18:24 GMT 09/12/2022
Morocco World Cup 2022
Does Walid Regragui’s crew have enough left in the tank when they do battle with the Selecao?

Morocco have already matched or broken a few records but one more could fall when they play Portugal in Saturday’s third quarter-final World Cup clash.

Walid Regragui’s team are the first Arab team to compete in the global showpiece’s last eight and are the fourth African side to make it this far in the competition’s history, matching Cameroon, Senegal and Ghana.

The Atlas Lions had not made it out of the group since 1986 but have now gone one better in Qatar, making it past the Round of 16 where many other African sides have failed, to reach the cusp of greatness.

The Indomitable Lions could not get past England in 1990, losing after 120 minutes in Naples. Bruno Metsu’s Lions of Teranga were beaten 1-0 by Turkey 12 years later and the Black Stars missed a last-gasp penalty against Uruguay before losing on penalties at Soccer City in 2010.

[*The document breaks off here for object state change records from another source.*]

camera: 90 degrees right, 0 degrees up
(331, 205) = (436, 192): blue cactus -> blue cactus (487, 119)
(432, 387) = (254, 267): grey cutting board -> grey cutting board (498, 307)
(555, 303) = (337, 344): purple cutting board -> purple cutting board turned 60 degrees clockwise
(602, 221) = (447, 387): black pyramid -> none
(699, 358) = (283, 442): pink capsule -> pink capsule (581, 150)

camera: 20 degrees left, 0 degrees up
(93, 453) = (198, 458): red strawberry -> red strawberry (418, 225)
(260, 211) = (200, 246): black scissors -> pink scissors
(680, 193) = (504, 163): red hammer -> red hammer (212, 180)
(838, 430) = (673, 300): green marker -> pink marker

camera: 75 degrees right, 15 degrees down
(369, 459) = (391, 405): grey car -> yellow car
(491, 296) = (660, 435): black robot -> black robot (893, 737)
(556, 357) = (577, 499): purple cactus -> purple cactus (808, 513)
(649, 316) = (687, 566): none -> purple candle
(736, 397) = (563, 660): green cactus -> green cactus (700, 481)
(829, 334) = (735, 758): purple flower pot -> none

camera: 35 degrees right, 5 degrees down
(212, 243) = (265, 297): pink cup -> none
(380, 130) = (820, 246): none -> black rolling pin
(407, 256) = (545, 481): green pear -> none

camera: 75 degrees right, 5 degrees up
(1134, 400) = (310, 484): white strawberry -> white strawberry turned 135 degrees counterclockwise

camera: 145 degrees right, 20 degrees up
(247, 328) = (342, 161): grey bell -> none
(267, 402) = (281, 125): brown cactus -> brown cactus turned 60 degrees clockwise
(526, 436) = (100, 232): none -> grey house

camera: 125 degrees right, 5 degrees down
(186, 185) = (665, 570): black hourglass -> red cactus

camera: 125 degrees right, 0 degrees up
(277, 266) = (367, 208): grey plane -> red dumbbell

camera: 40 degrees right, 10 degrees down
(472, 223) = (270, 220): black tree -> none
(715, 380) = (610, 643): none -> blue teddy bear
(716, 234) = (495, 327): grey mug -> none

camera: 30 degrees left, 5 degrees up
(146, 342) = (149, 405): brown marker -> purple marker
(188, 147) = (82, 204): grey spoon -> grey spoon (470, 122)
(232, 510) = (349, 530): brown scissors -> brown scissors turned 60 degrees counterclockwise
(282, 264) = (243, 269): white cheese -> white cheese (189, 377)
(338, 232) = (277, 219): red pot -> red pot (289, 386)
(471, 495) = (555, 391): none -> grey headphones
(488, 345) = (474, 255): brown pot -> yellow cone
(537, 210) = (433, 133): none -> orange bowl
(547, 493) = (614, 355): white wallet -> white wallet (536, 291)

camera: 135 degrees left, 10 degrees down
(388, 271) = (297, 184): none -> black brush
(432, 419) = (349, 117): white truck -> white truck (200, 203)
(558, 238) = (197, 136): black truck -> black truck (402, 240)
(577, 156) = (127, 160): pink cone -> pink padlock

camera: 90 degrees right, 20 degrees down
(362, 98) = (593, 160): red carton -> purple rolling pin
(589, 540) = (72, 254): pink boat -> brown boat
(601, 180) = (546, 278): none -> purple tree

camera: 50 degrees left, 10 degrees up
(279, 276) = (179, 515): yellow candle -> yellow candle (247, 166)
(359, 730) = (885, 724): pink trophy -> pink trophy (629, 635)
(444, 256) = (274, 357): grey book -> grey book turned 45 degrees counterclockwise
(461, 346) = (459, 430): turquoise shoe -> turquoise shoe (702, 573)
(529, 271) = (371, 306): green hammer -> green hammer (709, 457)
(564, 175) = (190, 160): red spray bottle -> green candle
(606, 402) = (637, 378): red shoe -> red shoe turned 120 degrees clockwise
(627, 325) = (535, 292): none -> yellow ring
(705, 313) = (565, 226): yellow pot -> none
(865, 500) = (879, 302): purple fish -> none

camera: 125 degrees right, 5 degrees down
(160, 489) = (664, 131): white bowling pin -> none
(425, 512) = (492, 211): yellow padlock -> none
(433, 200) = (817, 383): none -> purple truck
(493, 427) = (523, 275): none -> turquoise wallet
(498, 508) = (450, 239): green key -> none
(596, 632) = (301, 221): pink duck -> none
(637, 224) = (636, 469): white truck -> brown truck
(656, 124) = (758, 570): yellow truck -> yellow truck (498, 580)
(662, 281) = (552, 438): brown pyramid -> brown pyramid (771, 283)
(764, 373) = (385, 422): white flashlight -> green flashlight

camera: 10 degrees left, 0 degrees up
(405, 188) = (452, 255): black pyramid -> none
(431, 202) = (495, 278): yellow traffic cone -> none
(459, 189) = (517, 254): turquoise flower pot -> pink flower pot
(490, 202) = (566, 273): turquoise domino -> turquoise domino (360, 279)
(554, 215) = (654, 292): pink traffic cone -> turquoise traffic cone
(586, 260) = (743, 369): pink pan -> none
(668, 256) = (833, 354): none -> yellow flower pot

Upon closer inspection, a trend is recognised. Cameroon played 120 minutes in their Round of 16 meeting before their last eight — defeating Colombia 2-1 — as did Senegal, although Henri Camara’s 104th-minute strike versus Sweden was a Golden Goal, and Ghana eliminated the United States of America after extra time.

Morocco continued that last 16 drift in Tuesday’s win over Spain, even becoming the first of the four nations to make the last eight after a penalty shoot-out.

Africa’s previous three participants at this stage competed in their final fixtures, even going on to play extra time against England (1990), Turkey (2002) and Uruguay (2010), suggesting they had enough left in the tank after bruising last 16 clashes.

The stats suggest Regragui’s troops ought to give Portugal a game at the Al-Thumama Stadium, but could accumulated fatigue and injuries undermine their prospects of making a historic semi-final?

A look at Morocco’s XIs so far in the showpiece shows a disinclination to make alterations to the tried and tested. Regragui has made one outfield change to his line-up in four games, with Abdelhamid Sabiri replacing Selim Amallah in their final group fixture with Canada.

Throw in Yassine Bounou’s late withdrawal as goalkeeper against Belgium and the Atlas Lions have made changes to the personnel in their XI just twice. Organisation has hitherto been Regragui’s hallmark in Qatar but so also has stability.

But can an unchanged team get them past a Portugal side with far less mileage?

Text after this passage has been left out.